■ WHAT YOU SHOULD DO ■
Before copying, set the pictures aside; then repeat every line below verbatim.
※
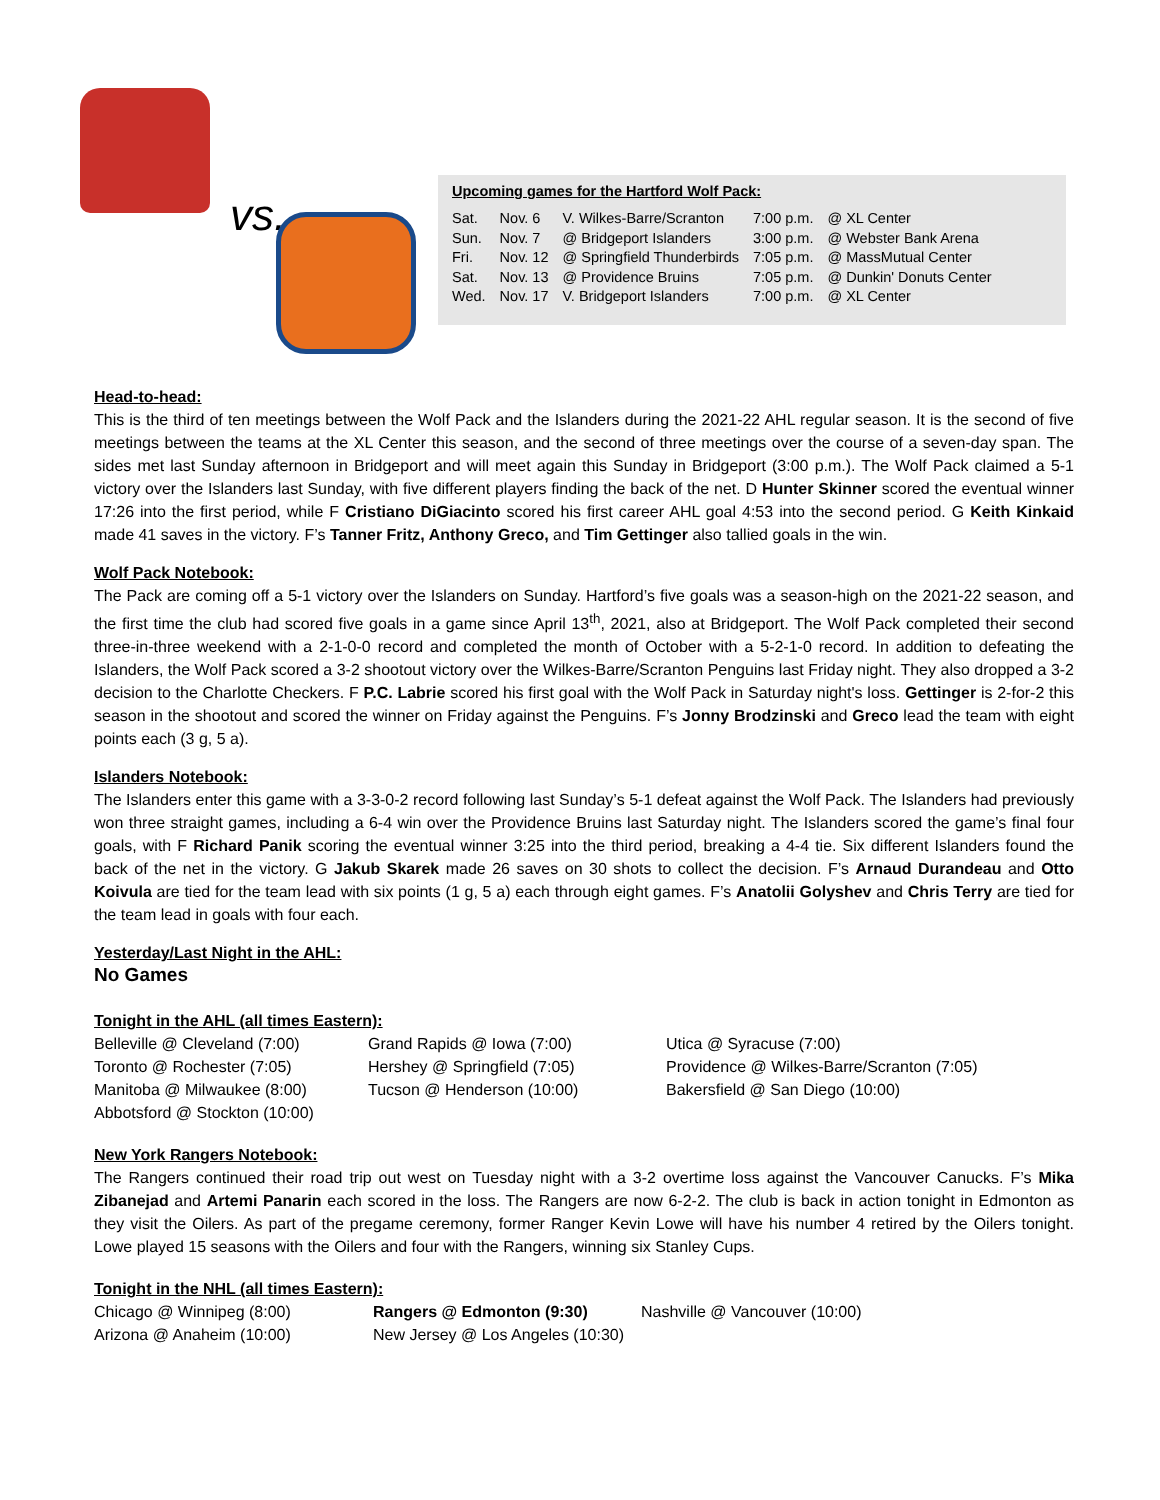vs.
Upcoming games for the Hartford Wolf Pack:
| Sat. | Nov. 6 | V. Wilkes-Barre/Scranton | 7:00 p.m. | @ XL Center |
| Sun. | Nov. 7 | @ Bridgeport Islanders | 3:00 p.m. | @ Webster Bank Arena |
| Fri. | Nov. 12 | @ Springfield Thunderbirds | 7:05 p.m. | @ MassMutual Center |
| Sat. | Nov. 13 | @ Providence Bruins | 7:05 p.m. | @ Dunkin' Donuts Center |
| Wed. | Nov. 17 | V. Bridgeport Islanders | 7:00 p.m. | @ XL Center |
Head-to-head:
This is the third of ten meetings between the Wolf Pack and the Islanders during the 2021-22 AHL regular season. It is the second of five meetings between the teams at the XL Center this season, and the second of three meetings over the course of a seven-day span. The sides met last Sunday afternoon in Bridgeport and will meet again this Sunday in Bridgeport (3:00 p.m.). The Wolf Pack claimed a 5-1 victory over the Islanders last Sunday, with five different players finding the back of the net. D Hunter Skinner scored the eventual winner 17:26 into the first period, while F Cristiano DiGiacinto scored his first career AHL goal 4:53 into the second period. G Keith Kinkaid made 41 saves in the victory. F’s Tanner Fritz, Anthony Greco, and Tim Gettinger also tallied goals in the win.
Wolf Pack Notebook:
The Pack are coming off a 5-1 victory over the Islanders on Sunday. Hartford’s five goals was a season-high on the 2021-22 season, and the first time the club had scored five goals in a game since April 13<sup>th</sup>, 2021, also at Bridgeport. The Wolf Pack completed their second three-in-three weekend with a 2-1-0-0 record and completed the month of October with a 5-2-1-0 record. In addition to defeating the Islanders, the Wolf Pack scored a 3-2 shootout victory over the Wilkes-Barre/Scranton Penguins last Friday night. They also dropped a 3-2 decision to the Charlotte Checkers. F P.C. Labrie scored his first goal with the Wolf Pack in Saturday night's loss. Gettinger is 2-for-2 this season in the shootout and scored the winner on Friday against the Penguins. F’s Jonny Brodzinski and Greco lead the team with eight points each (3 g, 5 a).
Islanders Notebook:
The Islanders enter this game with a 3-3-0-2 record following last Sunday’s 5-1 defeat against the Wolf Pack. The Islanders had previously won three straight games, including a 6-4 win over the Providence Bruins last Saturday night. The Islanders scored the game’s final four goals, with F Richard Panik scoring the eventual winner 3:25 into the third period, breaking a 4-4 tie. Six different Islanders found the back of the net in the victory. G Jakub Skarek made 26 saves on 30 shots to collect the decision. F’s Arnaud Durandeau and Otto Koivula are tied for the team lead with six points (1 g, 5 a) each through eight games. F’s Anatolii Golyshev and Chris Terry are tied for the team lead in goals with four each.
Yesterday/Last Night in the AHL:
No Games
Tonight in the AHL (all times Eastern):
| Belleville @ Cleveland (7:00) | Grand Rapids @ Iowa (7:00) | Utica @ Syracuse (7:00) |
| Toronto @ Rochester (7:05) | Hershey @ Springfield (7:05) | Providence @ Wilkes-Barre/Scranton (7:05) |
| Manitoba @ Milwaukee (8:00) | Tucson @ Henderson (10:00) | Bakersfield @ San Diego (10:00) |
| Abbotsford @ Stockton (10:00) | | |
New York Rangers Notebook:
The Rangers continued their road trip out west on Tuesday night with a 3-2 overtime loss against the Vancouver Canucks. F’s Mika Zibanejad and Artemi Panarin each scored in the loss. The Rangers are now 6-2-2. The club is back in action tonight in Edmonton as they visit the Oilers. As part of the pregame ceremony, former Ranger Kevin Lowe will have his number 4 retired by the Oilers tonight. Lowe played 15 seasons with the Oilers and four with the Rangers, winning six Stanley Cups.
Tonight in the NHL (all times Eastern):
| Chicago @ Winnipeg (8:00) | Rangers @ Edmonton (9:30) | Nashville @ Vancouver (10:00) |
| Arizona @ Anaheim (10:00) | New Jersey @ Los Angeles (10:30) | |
※
■ TASK SOLUTION ■
vs.
Upcoming games for the Hartford Wolf Pack:
| Sat. | Nov. 6 | V. Wilkes-Barre/Scranton | 7:00 p.m. | @ XL Center |
| Sun. | Nov. 7 | @ Bridgeport Islanders | 3:00 p.m. | @ Webster Bank Arena |
| Fri. | Nov. 12 | @ Springfield Thunderbirds | 7:05 p.m. | @ MassMutual Center |
| Sat. | Nov. 13 | @ Providence Bruins | 7:05 p.m. | @ Dunkin' Donuts Center |
| Wed. | Nov. 17 | V. Bridgeport Islanders | 7:00 p.m. | @ XL Center |
Head-to-head:
This is the third of ten meetings between the Wolf Pack and the Islanders during the 2021-22 AHL regular season. It is the second of five meetings between the teams at the XL Center this season, and the second of three meetings over the course of a seven-day span. The sides met last Sunday afternoon in Bridgeport and will meet again this Sunday in Bridgeport (3:00 p.m.). The Wolf Pack claimed a 5-1 victory over the Islanders last Sunday, with five different players finding the back of the net. D Hunter Skinner scored the eventual winner 17:26 into the first period, while F Cristiano DiGiacinto scored his first career AHL goal 4:53 into the second period. G Keith Kinkaid made 41 saves in the victory. F’s Tanner Fritz, Anthony Greco, and Tim Gettinger also tallied goals in the win.
Wolf Pack Notebook:
The Pack are coming off a 5-1 victory over the Islanders on Sunday. Hartford’s five goals was a season-high on the 2021-22 season, and the first time the club had scored five goals in a game since April 13<sup>th</sup>, 2021, also at Bridgeport. The Wolf Pack completed their second three-in-three weekend with a 2-1-0-0 record and completed the month of October with a 5-2-1-0 record. In addition to defeating the Islanders, the Wolf Pack scored a 3-2 shootout victory over the Wilkes-Barre/Scranton Penguins last Friday night. They also dropped a 3-2 decision to the Charlotte Checkers. F P.C. Labrie scored his first goal with the Wolf Pack in Saturday night's loss. Gettinger is 2-for-2 this season in the shootout and scored the winner on Friday against the Penguins. F’s Jonny Brodzinski and Greco lead the team with eight points each (3 g, 5 a).
Islanders Notebook:
The Islanders enter this game with a 3-3-0-2 record following last Sunday’s 5-1 defeat against the Wolf Pack. The Islanders had previously won three straight games, including a 6-4 win over the Providence Bruins last Saturday night. The Islanders scored the game’s final four goals, with F Richard Panik scoring the eventual winner 3:25 into the third period, breaking a 4-4 tie. Six different Islanders found the back of the net in the victory. G Jakub Skarek made 26 saves on 30 shots to collect the decision. F’s Arnaud Durandeau and Otto Koivula are tied for the team lead with six points (1 g, 5 a) each through eight games. F’s Anatolii Golyshev and Chris Terry are tied for the team lead in goals with four each.
Yesterday/Last Night in the AHL:
No Games
Tonight in the AHL (all times Eastern):
| Belleville @ Cleveland (7:00) | Grand Rapids @ Iowa (7:00) | Utica @ Syracuse (7:00) |
| Toronto @ Rochester (7:05) | Hershey @ Springfield (7:05) | Providence @ Wilkes-Barre/Scranton (7:05) |
| Manitoba @ Milwaukee (8:00) | Tucson @ Henderson (10:00) | Bakersfield @ San Diego (10:00) |
| Abbotsford @ Stockton (10:00) | | |
New York Rangers Notebook:
The Rangers continued their road trip out west on Tuesday night with a 3-2 overtime loss against the Vancouver Canucks. F’s Mika Zibanejad and Artemi Panarin each scored in the loss. The Rangers are now 6-2-2. The club is back in action tonight in Edmonton as they visit the Oilers. As part of the pregame ceremony, former Ranger Kevin Lowe will have his number 4 retired by the Oilers tonight. Lowe played 15 seasons with the Oilers and four with the Rangers, winning six Stanley Cups.
Tonight in the NHL (all times Eastern):
| Chicago @ Winnipeg (8:00) | Rangers @ Edmonton (9:30) | Nashville @ Vancouver (10:00) |
| Arizona @ Anaheim (10:00) | New Jersey @ Los Angeles (10:30) | |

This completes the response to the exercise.